When Boyers arrived, Rice-Cranford and others had been waiting for more than two hours along the highway, helplessly watching and listening to the screaming. “There was a burst of wind during the rescue, and the helicopter kind of shifted,” Rice-Cranford recalled. “We all just held our breath. We were just watching with our mouths open, hoping and praying that he would be able to get them.”
In Among’s mind, the rescue stands out. “First, we got the mother,” she said, “then we got the daughter, and they reunited on the ground.” She added, “They were both hugging each other,” says the one. They were both hugging each other. It was very emotional.”
They spotted a house on a hill surrounded by floodwaters but not yet engulfed at another time. When Boyers landed and picked up two guys, he noticed a girl at the window who refused to go.
He flew out, dropped one of the guys off with Among, and then returned to load the girl into the chopper with the other man. He was able to save the girl and a woman who was with her when he landed again.
“I’m in a little hole with power lines all around. It takes enormous energy to take off vertically like that,” he explained. As a result, he temporarily abandoned the man before returning to get him. “I just kept doing that over and over again until I was low on fuel.”
He was always aware that he was not meant to be doing any of this.
He remarked, “Every landing was pretty dangerous.” He’s already had a discussion about it with the Federal Aviation Administration.

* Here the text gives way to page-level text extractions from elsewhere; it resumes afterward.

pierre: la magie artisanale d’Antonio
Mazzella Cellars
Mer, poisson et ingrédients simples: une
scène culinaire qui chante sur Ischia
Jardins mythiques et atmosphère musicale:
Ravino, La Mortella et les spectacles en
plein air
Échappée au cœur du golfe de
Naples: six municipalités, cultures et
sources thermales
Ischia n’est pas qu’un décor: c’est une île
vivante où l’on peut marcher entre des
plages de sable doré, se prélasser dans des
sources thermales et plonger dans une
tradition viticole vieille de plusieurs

“I know the FAA can take my license away if they see me flying like that,” he added. He informed them that he had not charged anybody for the rescue, that no one had been injured, that the helicopter had not been damaged, and that no law enforcement helicopters were in the vicinity.
He landed at an airfield in the adjacent town of Dickson to refuel after leaving Waverly and learned that the state police and National Guard had yet to arrive due to the poor weather.
Boyers claimed he received a call from the lady who had contacted him in a frantic hunt for a helicopter near Waverly. She said that her family was okay, but he has no idea whether he or someone else saved them.
Boyers claims that rescuing individuals from flooding isn’t the scariest thing he’s ever done. That would have to be an instrument-only flight through the clouds, with some of the equipment malfunctioning.
“Literally, it just felt like I was working,” he explained. “Obviously I tabled the feeling wrenching in everyone’s stomach because of the devastation.”